(Data items)
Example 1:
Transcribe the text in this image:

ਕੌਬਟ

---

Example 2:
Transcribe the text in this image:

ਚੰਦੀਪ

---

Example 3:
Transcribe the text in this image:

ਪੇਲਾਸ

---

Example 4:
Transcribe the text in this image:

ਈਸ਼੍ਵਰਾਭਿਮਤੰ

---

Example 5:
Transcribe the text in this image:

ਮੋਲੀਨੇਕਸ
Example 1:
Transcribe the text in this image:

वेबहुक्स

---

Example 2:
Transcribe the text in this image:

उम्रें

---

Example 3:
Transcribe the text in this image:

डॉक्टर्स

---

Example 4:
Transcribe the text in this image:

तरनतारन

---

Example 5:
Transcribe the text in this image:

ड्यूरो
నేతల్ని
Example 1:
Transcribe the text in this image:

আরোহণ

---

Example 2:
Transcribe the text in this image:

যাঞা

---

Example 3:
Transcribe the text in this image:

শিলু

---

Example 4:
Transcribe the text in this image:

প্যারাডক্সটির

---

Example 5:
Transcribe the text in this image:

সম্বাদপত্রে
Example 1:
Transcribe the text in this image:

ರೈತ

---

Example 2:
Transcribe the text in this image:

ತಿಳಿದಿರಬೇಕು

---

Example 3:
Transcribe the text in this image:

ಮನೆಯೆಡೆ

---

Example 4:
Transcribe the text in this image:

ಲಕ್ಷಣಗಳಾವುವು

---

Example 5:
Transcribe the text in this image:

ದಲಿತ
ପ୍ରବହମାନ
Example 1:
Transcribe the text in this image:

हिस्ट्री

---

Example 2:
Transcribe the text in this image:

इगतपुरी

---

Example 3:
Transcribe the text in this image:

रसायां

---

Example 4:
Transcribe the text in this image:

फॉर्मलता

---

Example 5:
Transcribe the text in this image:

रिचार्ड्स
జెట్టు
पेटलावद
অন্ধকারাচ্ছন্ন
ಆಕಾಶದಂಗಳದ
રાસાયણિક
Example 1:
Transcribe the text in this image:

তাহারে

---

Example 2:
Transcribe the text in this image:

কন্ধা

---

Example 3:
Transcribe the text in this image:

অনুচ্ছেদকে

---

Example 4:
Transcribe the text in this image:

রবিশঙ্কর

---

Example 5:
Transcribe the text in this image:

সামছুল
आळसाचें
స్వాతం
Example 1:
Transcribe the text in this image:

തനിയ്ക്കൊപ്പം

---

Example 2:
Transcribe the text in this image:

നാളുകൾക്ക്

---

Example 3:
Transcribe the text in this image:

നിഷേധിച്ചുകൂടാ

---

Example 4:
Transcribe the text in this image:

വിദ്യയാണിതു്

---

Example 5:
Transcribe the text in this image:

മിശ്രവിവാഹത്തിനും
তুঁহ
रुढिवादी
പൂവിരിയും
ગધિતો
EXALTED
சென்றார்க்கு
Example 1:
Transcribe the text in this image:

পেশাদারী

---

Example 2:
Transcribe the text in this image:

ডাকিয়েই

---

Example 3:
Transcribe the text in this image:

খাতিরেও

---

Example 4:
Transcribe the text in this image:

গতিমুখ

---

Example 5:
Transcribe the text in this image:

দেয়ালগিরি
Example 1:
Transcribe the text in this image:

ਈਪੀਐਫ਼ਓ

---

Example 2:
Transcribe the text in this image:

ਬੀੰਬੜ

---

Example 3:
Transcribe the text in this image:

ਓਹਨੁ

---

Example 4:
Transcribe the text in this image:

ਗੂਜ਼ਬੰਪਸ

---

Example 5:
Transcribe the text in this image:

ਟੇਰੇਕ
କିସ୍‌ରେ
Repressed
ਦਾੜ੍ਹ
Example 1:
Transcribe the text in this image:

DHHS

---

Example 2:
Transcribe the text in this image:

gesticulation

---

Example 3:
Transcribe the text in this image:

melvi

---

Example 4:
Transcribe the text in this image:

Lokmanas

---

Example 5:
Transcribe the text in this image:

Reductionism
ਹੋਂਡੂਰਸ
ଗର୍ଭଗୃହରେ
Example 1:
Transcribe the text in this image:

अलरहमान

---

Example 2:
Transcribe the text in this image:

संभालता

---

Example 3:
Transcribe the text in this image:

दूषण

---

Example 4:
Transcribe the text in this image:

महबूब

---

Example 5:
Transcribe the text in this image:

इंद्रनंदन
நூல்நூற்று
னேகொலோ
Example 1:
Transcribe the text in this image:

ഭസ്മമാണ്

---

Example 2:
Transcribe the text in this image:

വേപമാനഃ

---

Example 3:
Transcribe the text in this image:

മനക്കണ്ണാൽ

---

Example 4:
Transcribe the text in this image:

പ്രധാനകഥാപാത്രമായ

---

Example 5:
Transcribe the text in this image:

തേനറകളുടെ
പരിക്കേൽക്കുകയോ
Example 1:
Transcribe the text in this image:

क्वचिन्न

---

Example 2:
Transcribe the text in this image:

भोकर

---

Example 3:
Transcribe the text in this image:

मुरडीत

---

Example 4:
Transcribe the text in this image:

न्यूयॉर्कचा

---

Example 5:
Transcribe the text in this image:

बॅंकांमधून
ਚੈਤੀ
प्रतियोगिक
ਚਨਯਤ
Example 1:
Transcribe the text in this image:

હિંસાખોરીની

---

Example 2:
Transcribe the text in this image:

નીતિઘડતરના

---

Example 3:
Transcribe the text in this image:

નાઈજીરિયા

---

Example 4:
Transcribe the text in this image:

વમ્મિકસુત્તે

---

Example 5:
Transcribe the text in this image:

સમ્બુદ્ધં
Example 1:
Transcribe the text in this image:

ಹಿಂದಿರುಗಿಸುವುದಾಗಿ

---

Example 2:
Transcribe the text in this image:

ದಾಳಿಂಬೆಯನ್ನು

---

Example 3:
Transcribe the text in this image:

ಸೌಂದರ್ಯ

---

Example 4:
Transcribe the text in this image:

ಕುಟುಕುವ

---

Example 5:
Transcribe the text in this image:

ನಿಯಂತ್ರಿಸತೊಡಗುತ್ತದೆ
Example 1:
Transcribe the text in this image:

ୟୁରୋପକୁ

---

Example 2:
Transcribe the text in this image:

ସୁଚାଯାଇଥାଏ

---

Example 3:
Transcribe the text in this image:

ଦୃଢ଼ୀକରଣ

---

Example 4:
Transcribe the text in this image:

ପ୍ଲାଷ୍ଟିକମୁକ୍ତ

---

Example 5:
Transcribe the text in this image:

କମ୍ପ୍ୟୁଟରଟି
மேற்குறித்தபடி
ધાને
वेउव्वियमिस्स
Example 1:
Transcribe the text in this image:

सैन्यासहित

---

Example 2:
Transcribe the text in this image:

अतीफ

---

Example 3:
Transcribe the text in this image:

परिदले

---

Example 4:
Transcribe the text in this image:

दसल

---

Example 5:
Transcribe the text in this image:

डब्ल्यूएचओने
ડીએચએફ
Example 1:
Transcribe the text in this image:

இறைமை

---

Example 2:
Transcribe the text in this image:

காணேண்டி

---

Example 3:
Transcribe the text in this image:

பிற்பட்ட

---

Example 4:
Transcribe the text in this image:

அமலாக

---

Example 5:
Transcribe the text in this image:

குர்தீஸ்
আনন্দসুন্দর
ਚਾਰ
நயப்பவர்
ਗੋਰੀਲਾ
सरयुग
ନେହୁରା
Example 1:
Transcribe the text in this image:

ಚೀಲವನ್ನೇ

What is being asked:
Exactly as written, transcribe each line of the data.

Written answer:
Example 1:
Transcribe the text in this image:

ਕੌਬਟ

---

Example 2:
Transcribe the text in this image:

ਚੰਦੀਪ

---

Example 3:
Transcribe the text in this image:

ਪੇਲਾਸ

---

Example 4:
Transcribe the text in this image:

ਈਸ਼੍ਵਰਾਭਿਮਤੰ

---

Example 5:
Transcribe the text in this image:

ਮੋਲੀਨੇਕਸ
Example 1:
Transcribe the text in this image:

वेबहुक्स

---

Example 2:
Transcribe the text in this image:

उम्रें

---

Example 3:
Transcribe the text in this image:

डॉक्टर्स

---

Example 4:
Transcribe the text in this image:

तरनतारन

---

Example 5:
Transcribe the text in this image:

ड्यूरो
నేతల్ని
Example 1:
Transcribe the text in this image:

আরোহণ

---

Example 2:
Transcribe the text in this image:

যাঞা

---

Example 3:
Transcribe the text in this image:

শিলু

---

Example 4:
Transcribe the text in this image:

প্যারাডক্সটির

---

Example 5:
Transcribe the text in this image:

সম্বাদপত্রে
Example 1:
Transcribe the text in this image:

ರೈತ

---

Example 2:
Transcribe the text in this image:

ತಿಳಿದಿರಬೇಕು

---

Example 3:
Transcribe the text in this image:

ಮನೆಯೆಡೆ

---

Example 4:
Transcribe the text in this image:

ಲಕ್ಷಣಗಳಾವುವು

---

Example 5:
Transcribe the text in this image:

ದಲಿತ
ପ୍ରବହମାନ
Example 1:
Transcribe the text in this image:

हिस्ट्री

---

Example 2:
Transcribe the text in this image:

इगतपुरी

---

Example 3:
Transcribe the text in this image:

रसायां

---

Example 4:
Transcribe the text in this image:

फॉर्मलता

---

Example 5:
Transcribe the text in this image:

रिचार्ड्स
జెట్టు
पेटलावद
অন্ধকারাচ্ছন্ন
ಆಕಾಶದಂಗಳದ
રાસાયણિક
Example 1:
Transcribe the text in this image:

তাহারে

---

Example 2:
Transcribe the text in this image:

কন্ধা

---

Example 3:
Transcribe the text in this image:

অনুচ্ছেদকে

---

Example 4:
Transcribe the text in this image:

রবিশঙ্কর

---

Example 5:
Transcribe the text in this image:

সামছুল
आळसाचें
స్వాతం
Example 1:
Transcribe the text in this image:

തനിയ്ക്കൊപ്പം

---

Example 2:
Transcribe the text in this image:

നാളുകൾക്ക്

---

Example 3:
Transcribe the text in this image:

നിഷേധിച്ചുകൂടാ

---

Example 4:
Transcribe the text in this image:

വിദ്യയാണിതു്

---

Example 5:
Transcribe the text in this image:

മിശ്രവിവാഹത്തിനും
তুঁহ
रुढिवादी
പൂവിരിയും
ગધિતો
EXALTED
சென்றார்க்கு
Example 1:
Transcribe the text in this image:

পেশাদারী

---

Example 2:
Transcribe the text in this image:

ডাকিয়েই

---

Example 3:
Transcribe the text in this image:

খাতিরেও

---

Example 4:
Transcribe the text in this image:

গতিমুখ

---

Example 5:
Transcribe the text in this image:

দেয়ালগিরি
Example 1:
Transcribe the text in this image:

ਈਪੀਐਫ਼ਓ

---

Example 2:
Transcribe the text in this image:

ਬੀੰਬੜ

---

Example 3:
Transcribe the text in this image:

ਓਹਨੁ

---

Example 4:
Transcribe the text in this image:

ਗੂਜ਼ਬੰਪਸ

---

Example 5:
Transcribe the text in this image:

ਟੇਰੇਕ
କିସ୍‌ରେ
Repressed
ਦਾੜ੍ਹ
Example 1:
Transcribe the text in this image:

DHHS

---

Example 2:
Transcribe the text in this image:

gesticulation

---

Example 3:
Transcribe the text in this image:

melvi

---

Example 4:
Transcribe the text in this image:

Lokmanas

---

Example 5:
Transcribe the text in this image:

Reductionism
ਹੋਂਡੂਰਸ
ଗର୍ଭଗୃହରେ
Example 1:
Transcribe the text in this image:

अलरहमान

---

Example 2:
Transcribe the text in this image:

संभालता

---

Example 3:
Transcribe the text in this image:

दूषण

---

Example 4:
Transcribe the text in this image:

महबूब

---

Example 5:
Transcribe the text in this image:

इंद्रनंदन
நூல்நூற்று
னேகொலோ
Example 1:
Transcribe the text in this image:

ഭസ്മമാണ്

---

Example 2:
Transcribe the text in this image:

വേപമാനഃ

---

Example 3:
Transcribe the text in this image:

മനക്കണ്ണാൽ

---

Example 4:
Transcribe the text in this image:

പ്രധാനകഥാപാത്രമായ

---

Example 5:
Transcribe the text in this image:

തേനറകളുടെ
പരിക്കേൽക്കുകയോ
Example 1:
Transcribe the text in this image:

क्वचिन्न

---

Example 2:
Transcribe the text in this image:

भोकर

---

Example 3:
Transcribe the text in this image:

मुरडीत

---

Example 4:
Transcribe the text in this image:

न्यूयॉर्कचा

---

Example 5:
Transcribe the text in this image:

बॅंकांमधून
ਚੈਤੀ
प्रतियोगिक
ਚਨਯਤ
Example 1:
Transcribe the text in this image:

હિંસાખોરીની

---

Example 2:
Transcribe the text in this image:

નીતિઘડતરના

---

Example 3:
Transcribe the text in this image:

નાઈજીરિયા

---

Example 4:
Transcribe the text in this image:

વમ્મિકસુત્તે

---

Example 5:
Transcribe the text in this image:

સમ્બુદ્ધં
Example 1:
Transcribe the text in this image:

ಹಿಂದಿರುಗಿಸುವುದಾಗಿ

---

Example 2:
Transcribe the text in this image:

ದಾಳಿಂಬೆಯನ್ನು

---

Example 3:
Transcribe the text in this image:

ಸೌಂದರ್ಯ

---

Example 4:
Transcribe the text in this image:

ಕುಟುಕುವ

---

Example 5:
Transcribe the text in this image:

ನಿಯಂತ್ರಿಸತೊಡಗುತ್ತದೆ
Example 1:
Transcribe the text in this image:

ୟୁରୋପକୁ

---

Example 2:
Transcribe the text in this image:

ସୁଚାଯାଇଥାଏ

---

Example 3:
Transcribe the text in this image:

ଦୃଢ଼ୀକରଣ

---

Example 4:
Transcribe the text in this image:

ପ୍ଲାଷ୍ଟିକମୁକ୍ତ

---

Example 5:
Transcribe the text in this image:

କମ୍ପ୍ୟୁଟରଟି
மேற்குறித்தபடி
ધાને
वेउव्वियमिस्स
Example 1:
Transcribe the text in this image:

सैन्यासहित

---

Example 2:
Transcribe the text in this image:

अतीफ

---

Example 3:
Transcribe the text in this image:

परिदले

---

Example 4:
Transcribe the text in this image:

दसल

---

Example 5:
Transcribe the text in this image:

डब्ल्यूएचओने
ડીએચએફ
Example 1:
Transcribe the text in this image:

இறைமை

---

Example 2:
Transcribe the text in this image:

காணேண்டி

---

Example 3:
Transcribe the text in this image:

பிற்பட்ட

---

Example 4:
Transcribe the text in this image:

அமலாக

---

Example 5:
Transcribe the text in this image:

குர்தீஸ்
আনন্দসুন্দর
ਚਾਰ
நயப்பவர்
ਗੋਰੀਲਾ
सरयुग
ନେହୁରା
Example 1:
Transcribe the text in this image:

ಚೀಲವನ್ನೇ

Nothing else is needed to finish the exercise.